From being dubbed Asia’s latest strongman, the Philippines’ new President Duterte has ensnared the imagination of the foreign press in the three months he has been the leader of this mostly Catholic nation with his deadly and unrelenting antidrug war.
Often described as “foul-mouthed” and the “Filipino Donald Trump” for his acerbic tongue, the man who once graced the cover of Time magazine as “The Punisher” has found fresh infamy among foreign reporters who have descended on Manila to cover the daily bloodletting of suspected drug pushers and users found lifeless in its dimly-lit and grime covered streets.
At present, the police data keepers put the toll at over 3,600 dead, more than half of whom labelled as “deaths under investigation”—a euphemism for those killed by unknown vigilantes since Mr. Duterte assumed power in July.
The rest were killed in violent police encounters, their bodies typically found beside an old .38 caliber pistol. At least two—a father and son—were killed inside a police station where the cops said they had struggled and tried to fight it out.
The President has officially denied endorsing the killings, but in visits to police and military camps around the country he has publicly told law enforcers he would legally back them up if they killed suspects who threatened them harm. He has also raffled off Glock pistols, while at the same time publicly reading lists of supposed drug dealers.
“It is never wrong for a President and the police and the military to protect its citizens. It is self-preservation,” the President told policemen in a visit to the south last week, and ordered them to “go out and hunt” the drug dealers.
“I will protect you. I will not allow a single policeman doing his duty go into prison,” he stressed.
The war on drugs, he said, was not an “ordinary fight,” citing the extraordinary names in watchlists submitted to him by various law enforcement and intelligence agencies.

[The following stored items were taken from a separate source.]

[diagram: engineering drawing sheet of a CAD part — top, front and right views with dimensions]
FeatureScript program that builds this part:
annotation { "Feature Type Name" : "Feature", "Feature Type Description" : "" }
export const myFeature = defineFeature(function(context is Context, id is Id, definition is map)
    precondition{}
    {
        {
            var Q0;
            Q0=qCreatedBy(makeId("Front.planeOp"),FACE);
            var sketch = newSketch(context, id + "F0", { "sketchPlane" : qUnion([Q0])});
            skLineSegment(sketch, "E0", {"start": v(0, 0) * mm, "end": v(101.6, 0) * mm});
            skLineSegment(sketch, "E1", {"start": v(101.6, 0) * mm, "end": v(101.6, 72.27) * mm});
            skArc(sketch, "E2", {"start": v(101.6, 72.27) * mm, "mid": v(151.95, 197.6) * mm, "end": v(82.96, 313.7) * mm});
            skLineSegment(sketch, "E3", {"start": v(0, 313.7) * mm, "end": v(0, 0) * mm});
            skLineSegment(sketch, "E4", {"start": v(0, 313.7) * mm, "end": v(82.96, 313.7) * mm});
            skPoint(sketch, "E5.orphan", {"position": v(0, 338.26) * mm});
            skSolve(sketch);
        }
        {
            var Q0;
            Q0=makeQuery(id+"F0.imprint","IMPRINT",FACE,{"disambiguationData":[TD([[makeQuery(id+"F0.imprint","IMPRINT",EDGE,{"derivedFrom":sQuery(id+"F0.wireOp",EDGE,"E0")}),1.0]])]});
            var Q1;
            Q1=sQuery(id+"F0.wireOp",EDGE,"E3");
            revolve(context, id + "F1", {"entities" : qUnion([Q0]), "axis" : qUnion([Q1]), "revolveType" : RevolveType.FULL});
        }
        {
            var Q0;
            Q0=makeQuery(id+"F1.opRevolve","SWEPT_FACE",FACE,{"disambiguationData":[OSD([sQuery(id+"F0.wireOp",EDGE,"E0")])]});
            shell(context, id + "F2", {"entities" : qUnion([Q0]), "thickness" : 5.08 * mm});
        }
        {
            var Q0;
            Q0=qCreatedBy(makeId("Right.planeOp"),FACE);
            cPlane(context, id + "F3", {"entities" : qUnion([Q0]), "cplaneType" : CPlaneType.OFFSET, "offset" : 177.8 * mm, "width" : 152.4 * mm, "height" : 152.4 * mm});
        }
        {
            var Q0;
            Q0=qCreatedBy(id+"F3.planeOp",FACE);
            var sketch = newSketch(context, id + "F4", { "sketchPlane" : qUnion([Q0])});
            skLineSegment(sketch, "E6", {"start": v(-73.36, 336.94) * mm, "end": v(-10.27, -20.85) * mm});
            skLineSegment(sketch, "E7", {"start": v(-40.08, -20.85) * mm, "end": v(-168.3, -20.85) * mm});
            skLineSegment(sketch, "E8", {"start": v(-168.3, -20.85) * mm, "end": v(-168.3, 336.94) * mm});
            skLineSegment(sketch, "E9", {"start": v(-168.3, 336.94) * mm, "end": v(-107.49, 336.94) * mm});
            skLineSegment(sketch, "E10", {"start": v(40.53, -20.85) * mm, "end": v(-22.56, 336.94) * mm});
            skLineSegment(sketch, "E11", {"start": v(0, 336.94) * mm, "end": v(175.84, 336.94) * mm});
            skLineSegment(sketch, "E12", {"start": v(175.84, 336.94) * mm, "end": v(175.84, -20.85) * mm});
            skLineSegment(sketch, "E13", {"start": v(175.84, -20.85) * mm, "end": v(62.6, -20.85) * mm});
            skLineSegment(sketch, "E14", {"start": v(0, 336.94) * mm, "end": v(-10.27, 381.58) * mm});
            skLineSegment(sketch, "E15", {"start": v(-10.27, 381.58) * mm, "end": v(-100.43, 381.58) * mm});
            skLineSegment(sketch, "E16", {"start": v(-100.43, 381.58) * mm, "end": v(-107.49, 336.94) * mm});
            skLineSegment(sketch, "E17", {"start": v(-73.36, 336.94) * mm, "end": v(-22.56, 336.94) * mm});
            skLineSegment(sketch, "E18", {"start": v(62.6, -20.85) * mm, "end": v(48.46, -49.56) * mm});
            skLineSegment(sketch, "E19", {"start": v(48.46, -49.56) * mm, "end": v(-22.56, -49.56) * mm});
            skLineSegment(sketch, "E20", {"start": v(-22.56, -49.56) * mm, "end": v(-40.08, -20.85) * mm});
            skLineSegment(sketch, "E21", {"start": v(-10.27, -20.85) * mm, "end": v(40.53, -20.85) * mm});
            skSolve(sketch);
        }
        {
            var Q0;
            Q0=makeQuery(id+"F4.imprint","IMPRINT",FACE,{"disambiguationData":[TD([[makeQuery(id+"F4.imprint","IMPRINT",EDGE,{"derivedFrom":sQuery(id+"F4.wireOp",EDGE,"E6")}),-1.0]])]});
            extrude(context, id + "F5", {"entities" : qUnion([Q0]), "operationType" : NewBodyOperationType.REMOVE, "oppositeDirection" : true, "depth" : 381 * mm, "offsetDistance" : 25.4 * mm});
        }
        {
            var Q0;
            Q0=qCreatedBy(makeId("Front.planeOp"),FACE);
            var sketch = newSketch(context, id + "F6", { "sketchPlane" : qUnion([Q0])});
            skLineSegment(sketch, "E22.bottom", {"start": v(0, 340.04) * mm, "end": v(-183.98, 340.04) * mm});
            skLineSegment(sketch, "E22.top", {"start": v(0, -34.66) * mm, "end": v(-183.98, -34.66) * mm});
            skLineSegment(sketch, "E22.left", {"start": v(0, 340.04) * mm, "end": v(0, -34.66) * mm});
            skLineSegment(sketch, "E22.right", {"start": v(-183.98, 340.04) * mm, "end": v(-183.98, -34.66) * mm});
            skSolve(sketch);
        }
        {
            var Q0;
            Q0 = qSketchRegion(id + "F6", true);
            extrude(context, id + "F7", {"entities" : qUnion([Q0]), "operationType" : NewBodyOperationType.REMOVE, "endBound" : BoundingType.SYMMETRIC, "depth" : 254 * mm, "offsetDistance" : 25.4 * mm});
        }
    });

The list has included names of judges, public officials, police and military officers. Some of those on the list he has publicly shamed, but he has also apologized for at least two officials erroneously named, a potentially deadly mistake.
Of late, he has accused one senator, Leila de Lima, of allegedly funding her candidacy to win, in what he claimed was a clear case that “narcopolitics” has invaded the country.
De Lima has denied the accusations and said it was part of a well-crafted ploy to discredit her for fielding a self-confessed killer who testified at a Senate probe that Mr. Duterte formed the Davao Death Squad to carry out killings when he was still mayor of southern Davao City.
The Philippine Center for Investigative Journalism and the Free Legal Assistance Group said they filed a request for data from the police, the interior and justice departments regarding the government’s antidrug war in early August. But more than 40 days later it has yet to receive an answer despite Mr. Duterte’s pledge of transparency.
Foreign media outfits like The Guardian and The New York Times, on the other hand, published lengthy reports on the extrajudicial killings, flying in journalists to provide gripping accounts and stories of the families and relatives of those unfortunate enough to be at the wrong end of the gun barrel.
The Guardian quoted an unnamed police officer who claimed to be a part of a secret squad that determined which criminals were to be targeted. He said he was part of 10 newly formed special operations teams, each with 16 members engaged in choosing who to kill. The BBC, meanwhile, has interviewed a woman assassin who claimed to work for the police.
Time magazine, Newsweek, Washington Post, The Australian and The Sydney Morning Herald have also sent reporters, who often found themselves crowding the press room of the Manila police department waiting for that two-way radio to go live with news of the day’s dead.
They were in cheek and jowl with Filipino reporters and photographers for foreign wire agencies and the nation’s dailies and tabloids.
President Duterte recently said US President Barack Obama “can go to hell” and his near-daily diatribes against the United Nations and the European Union have also become staples of foreign news. He was also forced to apologize after triggering an international uproar when he compared his drug war to the mass extermination of Jews by the German Nazi war machine.
Analysts have taken note of Mr. Duterte’s independent foreign policy, which appears to be increasingly favoring regional behemoth China and Russia, away from traditional ally the United States. They say the violent drug war could be a “smoke screen” to hide other issues such as massive poverty and unemployment.
“Perhaps Duterte’s landslide election has made his ego swell to such an extent he has grown delusional. Whatever the case, his regime’s wanton bloodlust is neither the stuff of intelligent policymaking nor good governance,” recently wrote Manjit Bhatia at the South China Morning Post. “It’s murder, pure and simple.”
Bhatia, an Australian research scholar who specializes in the economics and politics of Asia and the research director of the risk consultancy AsiaRisk, alleged Mr. Duterte was using the country’s drug problem “to mask his inability to produce policies to alleviate the poverty and joblessness that afflict many Filipinos.”